Ce phénomène a été montré par diverses études expérimentales à petite échelle, par exemple sur des parcelles herbacées. L’une d’entre ellesa ainsi montré que la présence de sauterelles y diminuait de 17% l’absorption de carbone. Et si des araignées sont introduites dans le milieu, celui-ci absorbe encore plus de carbone qu’il ne le faisait en l’absence d’arthropodes: +22%.

Idem en eau douce, avec le méthane: dans les lacs, le zooplancton, qui se nourrit de bactéries méthanotrophes (consommant du méthane), favorise la libération de ce puissant gaz à effet de serre. Après introduction de perches, poissons se nourrissant de zooplancton, les émissions de méthane chutent de 50%.

Le rôle des herbivores, variable selon le milieu

Qu’en est-il à plus large échelle, lorsqu’il n’est plus possible de manipuler les milieux? Plusieurs études montrent des résultats similaires, mais avec des résultats variables pour les herbivores, selon le milieu étudié. Exemple dans le cercle Arctique et dans les forêts boréales, où on estime que les grands herbivores (bœufs musqués, caribous, élans) peuvent réduire de 15% à 70% l’absorption et le stockage de CO2.

D’où l’intérêt de grands prédateurs, comme le loup et l’ours: pour le premier, il a été montré, aux Etats-Unis, que leur présence en forêt protégeait les arbres à feuilles caduques, à forte productivité primaire, des herbivores, favorisant ainsi le stockage de carbone. A l’inverse, ils auraient un effet «négatif» dans les prairies, où les herbivores favorisent au contraire la productivité végétale en accélérant le cycle des nutriments.

Le Serengeti, redevenu puits de carbone

Autre exemple, les gnous du parc du Serengeti: jusqu’aux années 1960, ce bovidé africain a été décimé par la chasse et les maladies, faisant passer sa population de 1,2 million à 300.000 dans cette région de la Tanzanie. Ce qui a fait proliférer les herbes sèches et les arbustes, faisant flamber des incendies qui ravageaient chaque année 80% de l’écosystème.

Depuis le retour du gnou, les feux se sont fortement raréfiés, et le Serengeti, après avoir été une source de carbone, en est même redevenu un puits, assez puissant pour éponger toutes les émissions fossiles produites par l’Afrique de l’Est.

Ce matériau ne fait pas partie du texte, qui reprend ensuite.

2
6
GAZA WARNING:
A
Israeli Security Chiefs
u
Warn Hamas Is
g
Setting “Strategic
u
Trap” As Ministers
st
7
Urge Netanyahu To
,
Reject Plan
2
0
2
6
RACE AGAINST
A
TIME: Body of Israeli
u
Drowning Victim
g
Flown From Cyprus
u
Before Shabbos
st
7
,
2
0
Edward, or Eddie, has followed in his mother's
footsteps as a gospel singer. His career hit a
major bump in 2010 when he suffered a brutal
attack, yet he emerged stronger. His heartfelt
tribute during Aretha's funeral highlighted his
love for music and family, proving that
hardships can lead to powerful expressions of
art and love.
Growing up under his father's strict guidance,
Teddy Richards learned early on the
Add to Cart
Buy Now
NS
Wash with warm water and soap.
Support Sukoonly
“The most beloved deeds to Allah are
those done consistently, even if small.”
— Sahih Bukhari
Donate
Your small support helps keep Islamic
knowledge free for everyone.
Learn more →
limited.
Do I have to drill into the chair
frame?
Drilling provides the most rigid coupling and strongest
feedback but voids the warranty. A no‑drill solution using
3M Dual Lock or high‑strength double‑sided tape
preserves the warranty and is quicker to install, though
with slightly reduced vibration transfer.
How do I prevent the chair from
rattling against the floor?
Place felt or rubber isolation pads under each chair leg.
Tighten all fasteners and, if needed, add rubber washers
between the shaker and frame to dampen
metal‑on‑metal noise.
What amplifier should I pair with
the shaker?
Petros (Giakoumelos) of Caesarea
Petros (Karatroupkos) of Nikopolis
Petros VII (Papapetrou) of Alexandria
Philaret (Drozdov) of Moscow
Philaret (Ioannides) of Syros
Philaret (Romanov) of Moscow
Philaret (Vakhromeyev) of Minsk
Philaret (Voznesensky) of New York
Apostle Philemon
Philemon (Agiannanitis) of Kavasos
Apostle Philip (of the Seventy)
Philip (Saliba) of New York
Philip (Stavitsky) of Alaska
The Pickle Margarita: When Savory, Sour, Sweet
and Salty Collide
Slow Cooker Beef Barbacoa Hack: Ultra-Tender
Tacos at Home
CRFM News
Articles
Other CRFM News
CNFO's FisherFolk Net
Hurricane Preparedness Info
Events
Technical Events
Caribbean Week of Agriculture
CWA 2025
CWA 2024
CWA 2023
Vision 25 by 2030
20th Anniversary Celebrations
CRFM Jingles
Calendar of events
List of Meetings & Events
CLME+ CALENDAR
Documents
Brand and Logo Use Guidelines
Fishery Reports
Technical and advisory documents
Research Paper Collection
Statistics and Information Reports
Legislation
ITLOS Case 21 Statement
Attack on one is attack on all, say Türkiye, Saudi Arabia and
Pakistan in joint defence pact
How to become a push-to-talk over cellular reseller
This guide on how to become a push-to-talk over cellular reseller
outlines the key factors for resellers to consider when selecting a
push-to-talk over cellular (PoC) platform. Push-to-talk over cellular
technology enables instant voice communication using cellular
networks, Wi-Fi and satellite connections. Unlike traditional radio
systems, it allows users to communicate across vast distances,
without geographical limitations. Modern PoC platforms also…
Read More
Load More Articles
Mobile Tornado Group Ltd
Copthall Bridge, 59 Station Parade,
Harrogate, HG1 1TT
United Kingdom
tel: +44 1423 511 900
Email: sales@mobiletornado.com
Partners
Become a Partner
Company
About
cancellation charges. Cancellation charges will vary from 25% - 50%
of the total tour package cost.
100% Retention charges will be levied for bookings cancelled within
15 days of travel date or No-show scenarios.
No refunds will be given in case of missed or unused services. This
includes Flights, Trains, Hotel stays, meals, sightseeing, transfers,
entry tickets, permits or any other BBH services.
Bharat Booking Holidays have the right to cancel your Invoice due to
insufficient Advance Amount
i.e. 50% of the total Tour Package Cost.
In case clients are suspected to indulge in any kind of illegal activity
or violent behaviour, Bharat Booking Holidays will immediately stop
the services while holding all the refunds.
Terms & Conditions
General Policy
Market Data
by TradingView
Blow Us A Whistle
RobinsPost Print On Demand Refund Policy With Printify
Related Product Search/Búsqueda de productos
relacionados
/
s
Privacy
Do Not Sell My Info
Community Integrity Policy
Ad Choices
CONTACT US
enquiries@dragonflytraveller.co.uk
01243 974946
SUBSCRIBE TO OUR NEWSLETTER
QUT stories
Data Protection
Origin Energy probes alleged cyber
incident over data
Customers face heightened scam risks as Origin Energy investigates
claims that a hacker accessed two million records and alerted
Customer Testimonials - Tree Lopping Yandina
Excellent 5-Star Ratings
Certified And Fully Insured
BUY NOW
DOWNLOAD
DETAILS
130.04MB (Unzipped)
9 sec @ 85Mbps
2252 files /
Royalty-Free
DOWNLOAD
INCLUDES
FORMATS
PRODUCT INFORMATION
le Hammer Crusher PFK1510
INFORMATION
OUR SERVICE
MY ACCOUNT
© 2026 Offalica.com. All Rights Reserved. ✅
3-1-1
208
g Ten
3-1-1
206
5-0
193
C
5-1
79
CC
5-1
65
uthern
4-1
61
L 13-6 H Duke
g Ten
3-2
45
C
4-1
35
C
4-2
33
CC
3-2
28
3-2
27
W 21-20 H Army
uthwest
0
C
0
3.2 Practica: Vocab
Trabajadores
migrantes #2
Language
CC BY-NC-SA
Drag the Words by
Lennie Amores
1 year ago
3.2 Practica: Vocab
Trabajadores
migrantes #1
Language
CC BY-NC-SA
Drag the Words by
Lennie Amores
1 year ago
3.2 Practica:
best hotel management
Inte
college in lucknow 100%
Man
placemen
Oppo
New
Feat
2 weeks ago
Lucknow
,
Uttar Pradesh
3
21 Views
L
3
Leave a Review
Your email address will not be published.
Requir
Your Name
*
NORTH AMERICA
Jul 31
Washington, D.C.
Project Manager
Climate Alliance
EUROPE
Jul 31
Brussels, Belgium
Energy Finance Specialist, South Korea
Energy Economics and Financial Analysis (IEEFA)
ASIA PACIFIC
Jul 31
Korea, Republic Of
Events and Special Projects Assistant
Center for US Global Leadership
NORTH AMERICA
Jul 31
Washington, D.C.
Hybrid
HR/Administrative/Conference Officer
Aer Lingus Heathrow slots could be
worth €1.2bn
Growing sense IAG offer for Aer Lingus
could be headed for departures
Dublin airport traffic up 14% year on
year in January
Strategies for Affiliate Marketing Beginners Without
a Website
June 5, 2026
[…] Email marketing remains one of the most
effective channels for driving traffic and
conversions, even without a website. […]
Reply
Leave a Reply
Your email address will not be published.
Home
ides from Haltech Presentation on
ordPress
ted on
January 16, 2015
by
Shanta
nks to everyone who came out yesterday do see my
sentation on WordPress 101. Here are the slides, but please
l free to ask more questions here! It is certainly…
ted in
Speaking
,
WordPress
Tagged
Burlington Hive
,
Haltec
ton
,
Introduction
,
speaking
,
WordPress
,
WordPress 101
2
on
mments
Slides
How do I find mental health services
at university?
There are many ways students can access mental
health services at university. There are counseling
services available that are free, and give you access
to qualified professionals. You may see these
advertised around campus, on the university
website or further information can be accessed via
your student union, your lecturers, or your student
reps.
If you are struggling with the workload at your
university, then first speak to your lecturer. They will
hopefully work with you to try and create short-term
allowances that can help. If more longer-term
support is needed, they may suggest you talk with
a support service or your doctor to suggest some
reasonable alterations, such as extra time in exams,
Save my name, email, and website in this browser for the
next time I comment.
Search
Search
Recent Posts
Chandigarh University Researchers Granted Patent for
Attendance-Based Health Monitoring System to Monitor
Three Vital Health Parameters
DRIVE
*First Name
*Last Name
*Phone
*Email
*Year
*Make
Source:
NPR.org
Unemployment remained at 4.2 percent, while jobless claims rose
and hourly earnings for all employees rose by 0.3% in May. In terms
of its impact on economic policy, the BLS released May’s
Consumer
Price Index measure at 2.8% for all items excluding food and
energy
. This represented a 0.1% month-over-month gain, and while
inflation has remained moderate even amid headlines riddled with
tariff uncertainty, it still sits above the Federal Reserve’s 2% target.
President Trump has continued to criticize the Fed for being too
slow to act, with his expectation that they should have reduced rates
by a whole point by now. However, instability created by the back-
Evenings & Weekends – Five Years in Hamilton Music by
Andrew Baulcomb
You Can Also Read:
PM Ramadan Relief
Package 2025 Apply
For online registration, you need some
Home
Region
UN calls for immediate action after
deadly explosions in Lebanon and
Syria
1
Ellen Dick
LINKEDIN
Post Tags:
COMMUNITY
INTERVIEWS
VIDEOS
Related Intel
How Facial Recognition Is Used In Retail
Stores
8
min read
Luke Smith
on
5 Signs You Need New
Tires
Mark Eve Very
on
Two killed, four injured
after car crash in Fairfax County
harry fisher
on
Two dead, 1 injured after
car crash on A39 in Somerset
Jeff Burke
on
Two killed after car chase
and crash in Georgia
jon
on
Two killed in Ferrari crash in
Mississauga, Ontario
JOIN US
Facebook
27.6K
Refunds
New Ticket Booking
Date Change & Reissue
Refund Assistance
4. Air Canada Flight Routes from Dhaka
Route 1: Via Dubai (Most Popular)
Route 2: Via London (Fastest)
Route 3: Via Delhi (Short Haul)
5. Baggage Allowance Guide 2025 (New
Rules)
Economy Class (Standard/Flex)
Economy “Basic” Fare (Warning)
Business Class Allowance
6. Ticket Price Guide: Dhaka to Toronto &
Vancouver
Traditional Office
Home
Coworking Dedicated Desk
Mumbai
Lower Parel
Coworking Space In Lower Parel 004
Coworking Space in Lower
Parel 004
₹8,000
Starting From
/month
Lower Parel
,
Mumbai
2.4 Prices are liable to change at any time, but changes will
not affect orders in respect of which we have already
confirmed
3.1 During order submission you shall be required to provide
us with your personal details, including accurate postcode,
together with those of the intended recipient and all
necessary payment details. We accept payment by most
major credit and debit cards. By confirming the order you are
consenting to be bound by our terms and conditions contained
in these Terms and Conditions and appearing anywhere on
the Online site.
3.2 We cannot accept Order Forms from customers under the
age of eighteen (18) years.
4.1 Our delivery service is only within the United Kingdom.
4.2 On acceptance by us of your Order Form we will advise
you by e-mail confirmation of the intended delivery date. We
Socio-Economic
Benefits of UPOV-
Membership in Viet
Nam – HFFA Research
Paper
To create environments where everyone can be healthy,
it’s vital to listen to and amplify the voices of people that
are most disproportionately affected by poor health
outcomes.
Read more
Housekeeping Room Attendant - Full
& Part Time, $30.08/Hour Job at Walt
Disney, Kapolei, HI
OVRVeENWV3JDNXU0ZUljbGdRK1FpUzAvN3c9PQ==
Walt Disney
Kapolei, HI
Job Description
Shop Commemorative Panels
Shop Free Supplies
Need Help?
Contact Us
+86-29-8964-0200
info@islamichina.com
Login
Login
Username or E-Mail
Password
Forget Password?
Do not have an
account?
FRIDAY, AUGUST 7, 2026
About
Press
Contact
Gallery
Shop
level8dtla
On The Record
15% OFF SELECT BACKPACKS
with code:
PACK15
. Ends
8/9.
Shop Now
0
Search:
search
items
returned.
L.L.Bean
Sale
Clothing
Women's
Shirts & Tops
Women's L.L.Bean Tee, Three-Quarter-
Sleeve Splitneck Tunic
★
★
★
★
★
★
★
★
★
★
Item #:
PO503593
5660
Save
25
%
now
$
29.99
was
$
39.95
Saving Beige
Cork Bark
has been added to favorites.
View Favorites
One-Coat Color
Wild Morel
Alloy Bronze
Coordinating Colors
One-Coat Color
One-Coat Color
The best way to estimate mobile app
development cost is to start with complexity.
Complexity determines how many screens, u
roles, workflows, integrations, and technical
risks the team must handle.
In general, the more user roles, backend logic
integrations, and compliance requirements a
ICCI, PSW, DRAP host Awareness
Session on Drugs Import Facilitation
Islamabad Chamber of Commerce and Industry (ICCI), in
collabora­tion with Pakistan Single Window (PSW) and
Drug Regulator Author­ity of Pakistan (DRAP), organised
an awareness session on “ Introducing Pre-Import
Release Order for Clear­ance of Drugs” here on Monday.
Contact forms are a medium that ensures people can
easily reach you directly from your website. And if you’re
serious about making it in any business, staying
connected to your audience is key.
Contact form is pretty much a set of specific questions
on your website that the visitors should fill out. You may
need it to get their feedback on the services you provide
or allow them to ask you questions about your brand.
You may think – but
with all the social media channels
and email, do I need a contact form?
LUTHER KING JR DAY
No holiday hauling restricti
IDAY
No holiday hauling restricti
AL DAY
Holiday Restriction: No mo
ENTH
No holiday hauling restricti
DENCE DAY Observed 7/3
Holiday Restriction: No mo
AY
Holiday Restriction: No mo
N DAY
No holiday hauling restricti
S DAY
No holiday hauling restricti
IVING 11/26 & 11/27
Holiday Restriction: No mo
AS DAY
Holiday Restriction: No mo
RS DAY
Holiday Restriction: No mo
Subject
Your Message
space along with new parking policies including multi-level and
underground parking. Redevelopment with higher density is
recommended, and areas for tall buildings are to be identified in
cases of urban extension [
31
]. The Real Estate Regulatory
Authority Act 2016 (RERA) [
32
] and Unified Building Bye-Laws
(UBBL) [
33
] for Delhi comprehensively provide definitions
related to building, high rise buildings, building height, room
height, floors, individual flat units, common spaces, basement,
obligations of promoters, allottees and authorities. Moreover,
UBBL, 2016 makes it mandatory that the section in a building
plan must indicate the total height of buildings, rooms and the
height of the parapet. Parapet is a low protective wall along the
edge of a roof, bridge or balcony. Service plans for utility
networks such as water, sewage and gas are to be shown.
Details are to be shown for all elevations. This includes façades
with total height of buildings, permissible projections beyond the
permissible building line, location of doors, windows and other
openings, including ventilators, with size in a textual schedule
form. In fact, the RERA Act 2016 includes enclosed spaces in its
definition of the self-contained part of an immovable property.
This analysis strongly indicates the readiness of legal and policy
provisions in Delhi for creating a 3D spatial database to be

En milieu marin, les chercheurs évoquent la loutre de mer de la côte Pacifique d’Amérique du Nord: en se nourrissant des oursins, elles protègent les forêts de laminaires, algues brunes qui abondent dans ces eaux. Selon une étude, les loutres pourraient ainsi décupler l’absorption de CO2 dans les eaux littorales qu’elles fréquentent, sur une surface de 12.000 kilomètres carrés!

Plus de mammifères, plus de carbone stocké

Dans les forêts tropicales, une autre étude a montré que toute hausse, d’un facteur de 3,5, du nombre d’espèces de mammifères, accroissait entre 230 et 400% le stockage de CO2 sous forme de bois.

Alors que la lutte contre le réchauffement met l’accent sur le rôle des écosystèmes comme stocks de carbone, la place des animaux est loin d’y être négligeable, notent les chercheurs.

Il serait donc contre-productif d’opposer la protection du climat et celle de la biodiversité, tant les deux vont de pair: de nombreux experts pensent que «sur une même zone, il faudra faire un choix entre stocker du carbone et protéger les animaux. Au contraire, on le peut et on le doit, c’est un système gagnant-gagnant pour le climat et pour la biodiversité», juge Oswald Schmitz.